TASI exhibition to feature diverse interpretations of compositions
The Art Studio, Inc. is encouraging artists to create works for “Sound/InSight,” an open invitational show inspired by a pair of original compositions by Lamar University music majors.
The show will open Nov. 4 with a reception 7 p.m. to 10 p.m., and run through Nov. 24.
Submissions will be accepted in person noon to 5 p.m., Oct. 31-Nov. 2 at The Art Studio, 720 Franklin in downtown Beaumont.
“The idea is for artists of any medium to listen to the pieces of music and create a work that is directly inspired by the music,” Andy Coughlan, exhibition curator, said. “The show is open to everyone, but they can only submit one piece.
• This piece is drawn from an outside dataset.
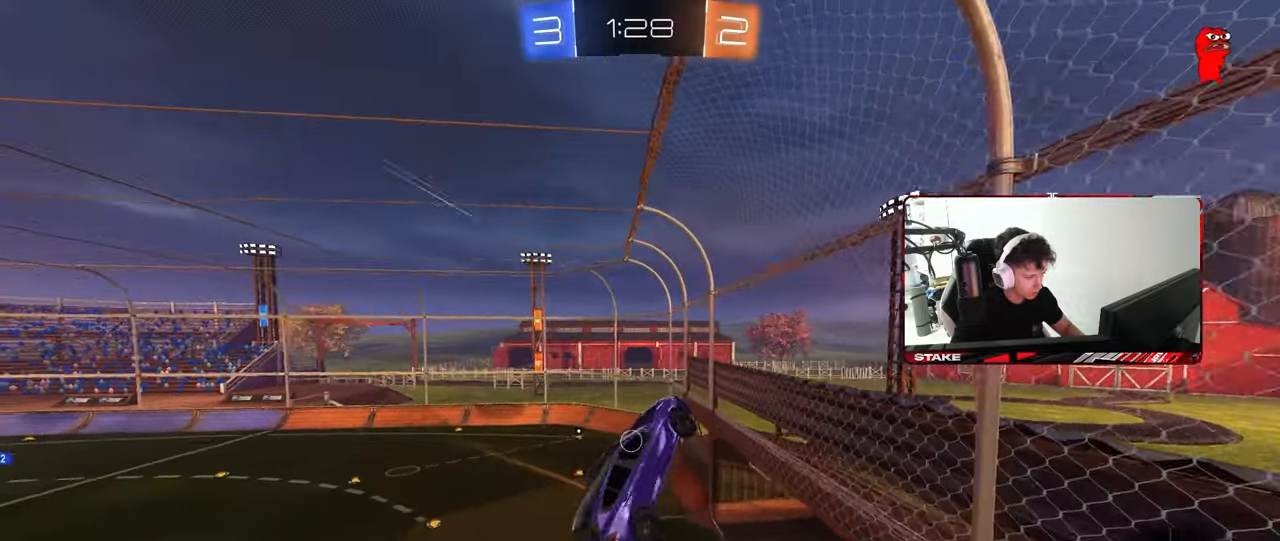
{"keys": ["shift"], "mouse": [], "mouse_move": "still", "events": [[183, "shift", "down"], [283, "a", "up"], [283, "mouse_left", "up"], [283, "shift", "up"], [317, "d", "down"], [317, "shift", "down"], [467, "d", "up"]]}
“It will be fascinating to see the diversity of interpretations of the work,”
Coughlan said the show is a collaboration with the Lamar University music department’s composing instructor Nick Rissman, who organized the students submissions.
“I will reveal the names of the two student composers later,” Coughlan said. “I don’t want to put anything put there that will suggest how the work will look — I hope everyone’s imagination can fly unfettered by preconceptions.”
Here is the first composition
Here is the second composition
While all types of work, from painting to photography, from wood to clay, will be accepted, Coughlan said he expects a large number of participants, so be mindful of size. Paintings and other 2-dimensional works should not exceed 36 inches, and 3D works should not exceed 48 inches in height and 50 pounds in weight.
“I may have to reject the wall-size mural you drag down to The Studio, but that is the only way a work will be rejected,” he said. “You bring, I’ll hang it — guaranteed.”
Coughlan said that although the show is not until November, he wants to give ample time for people to really absorb the music for their creations.
“Of course, I know a lot of artists — me included — may be rushing to finish right before deadline, but I want to make sure everyone has the chance to join in.”
The gallery will be separated according to the piece chosen.
“It will be fascinating to see the wide variety of interpretations side by side,” Coughlan said.